Fort Wingate, New Mexico
Originally the site of Fort Fauntleroy (est. 1860), Fort Wingate was created after the former was abandoned during the US Civil War as troops were needed elsewhere. Following the end of that war, and in order to maintain a police force to monitor the Navajos and defend against the Apaches—primarily to protect the construction of the Atchison, Topeka, & Santa Fe Railroad—a new outpost was created.
By the turn of the century, the return of the Navajos to their ancestral lands following the failed fiasco that began with the Long Walk had created a peace of sorts at the Fort and nearby Gallup, 12 miles to the west. Barring the occasional Apache raid, the soldiers at Fort Wingate had to deal with mostly “nuisance issues” among the Indans. For this reason it had a rather sparse staff.
Conditions were far from pleasant. A young Lt. John J. Pershing, stationed there various times during his desert cavalry years, wrote in a letter to fellow West Point classmate Julius Penn in September 1890,this post is a S.O.B. and no question – tumbled down, old quarters, though Stots [First Lt. John Stotsenberg] is repairing it as fast as he can. The winters are severe… it is always bleak and the surrounding country is barren absolutely.

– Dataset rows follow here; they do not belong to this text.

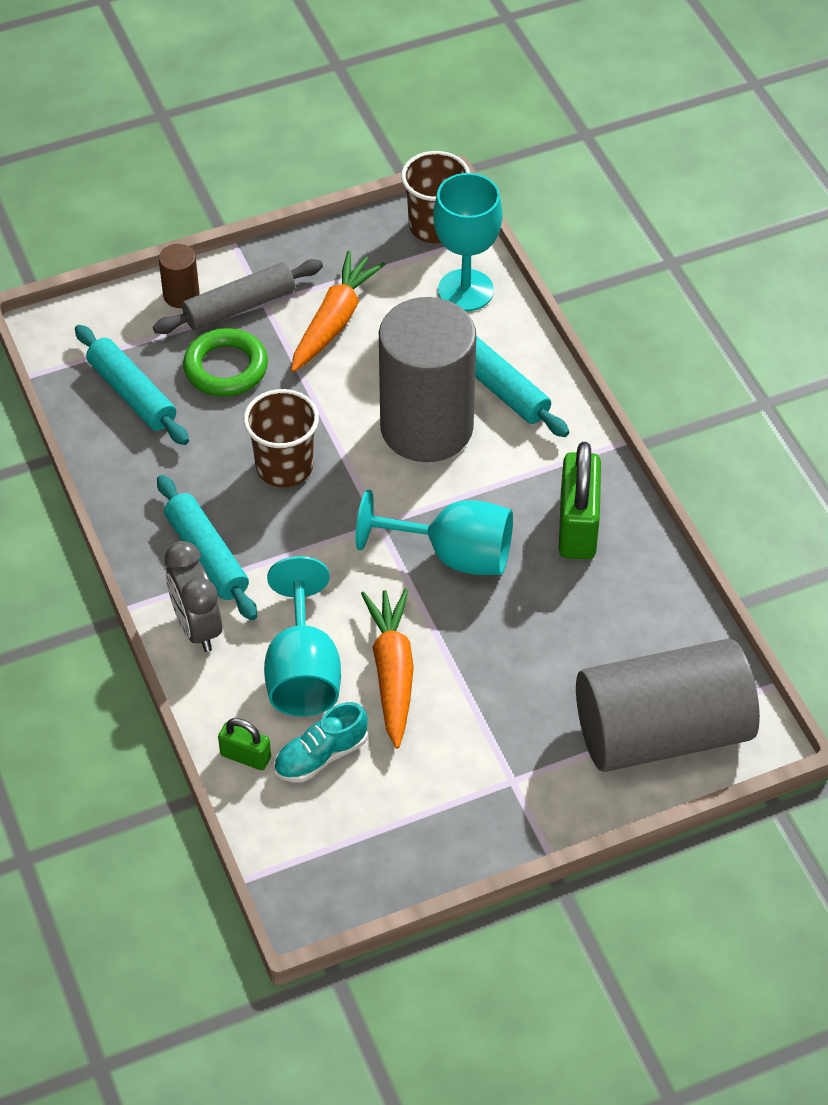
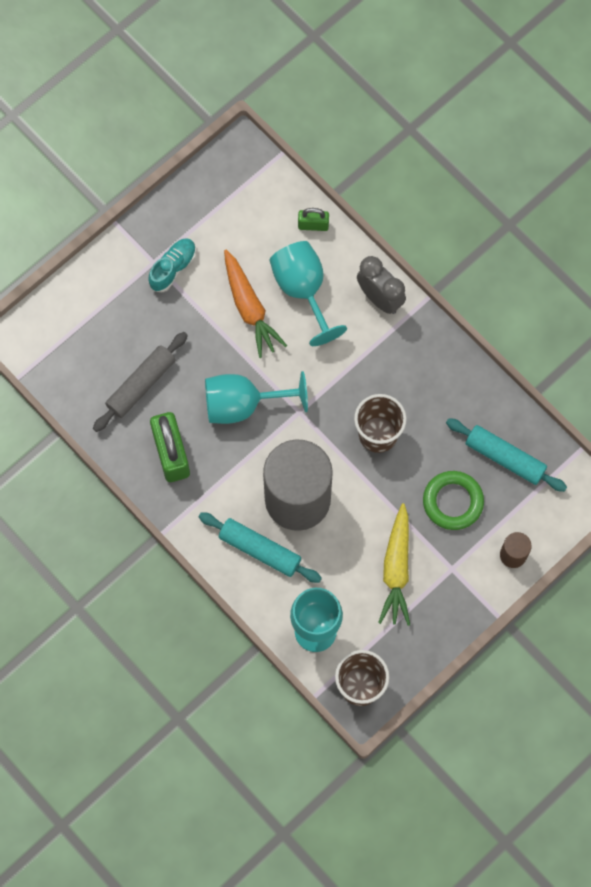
camera: 160 degrees right, 20 degrees up
(207, 556) = (397, 350): turquoise rolling pin -> none
(239, 306) = (468, 559): grey rolling pin -> grey rolling pin (141, 385)
(321, 756) = (270, 240): turquoise shoe -> turquoise shoe (173, 268)
(334, 321) = (396, 569): orange carrot -> yellow carrot
(662, 732) = (75, 323): grey cylinder -> none

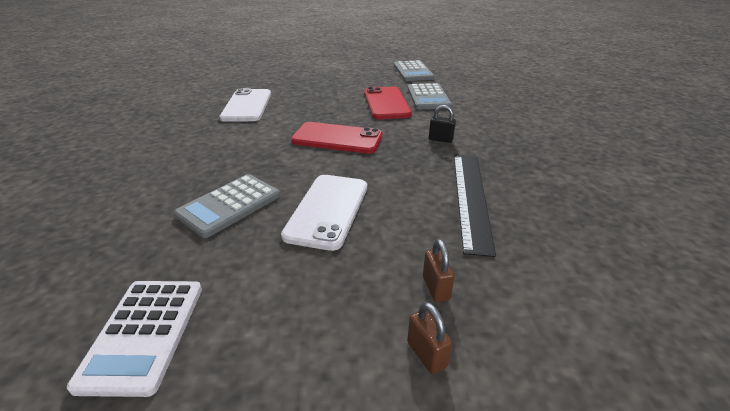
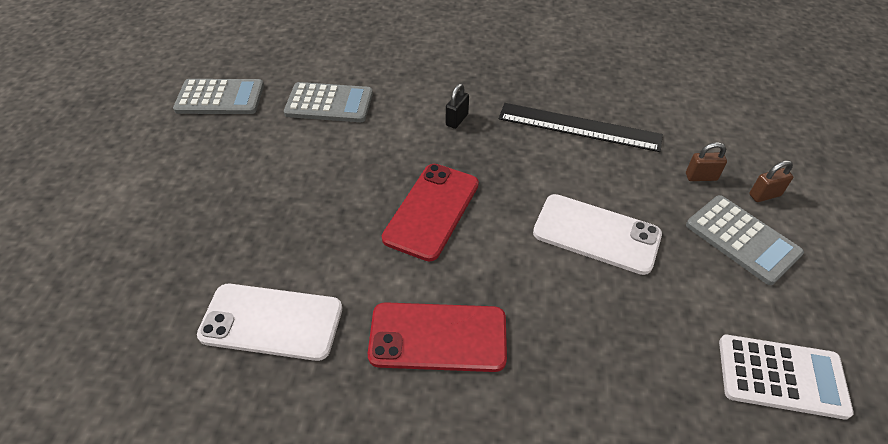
camera: 80 degrees left, 15 degrees up
(229, 205) = (583, 325): grey calculator -> grey calculator (742, 239)
(386, 103) = (333, 147): red phone -> red phone (438, 337)

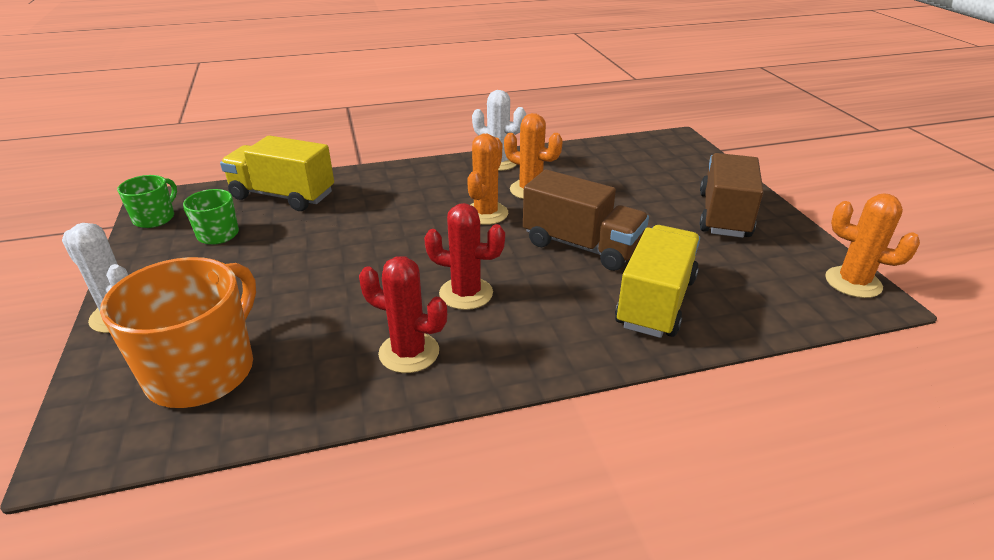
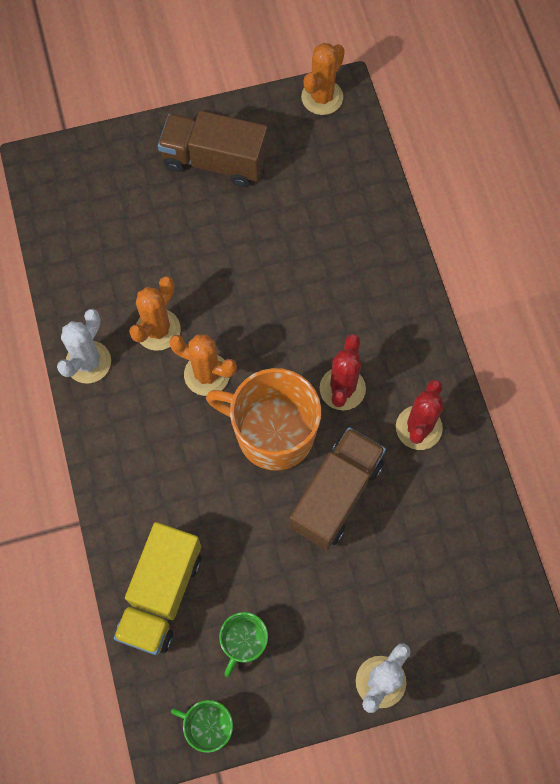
camera: 90 degrees left, 35 degrees up
(203, 371) = (446, 580): orange mug -> orange mug (273, 433)
(581, 246) = (268, 290): brown truck -> brown truck (336, 495)
(656, 302) = (351, 244): yellow truck -> none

In early 1900 a fire broke out in one of the mens barracks that decimated the quarters. Personal belongings and official records were destroyed as well. This all added to the hardship of the men who were stationed there.
The boredom must have been intense and sickness surely took its toll. There were all of some 58 men at the fort in early 1901 when 2nd Lieutenant Charles L. Woodhouse arrived with the 65 men of the 23rd Infantry.
Officially decommissioned in 1912, the former fort served as an internment camp for just over 4,000 Mexican Federalist troops and families fleeing Pancho Villa’s uprising during 1914-1915; it then became an Indian school in 1925; and during WWII it was the training facility for the Navajo code talkers.
The graves of the Fort Wingate soldiers and civilian workers—including many Navajo scouts—were moved to the Santa Fe National Cemetery in 1915, though a few graves of some Navajo and Mexican refugees remained (some Navajo veterans are still buried in the old cemetery today). Pvt. O’Leary’s remains and tombstone were relocated as well.
Since many of the old Fort Wingate records were destroyed, we’ll never know precisely who Private Dennis O’Leary was nor what he was doing up to his final days but at least we now have some idea of the conditions under which he endured. I can only conclude that he lived a life that warranted someone to honor him in this manner and he continues to be honored in the Santa Fe National Cemetery to this day, Section A2, Site 956.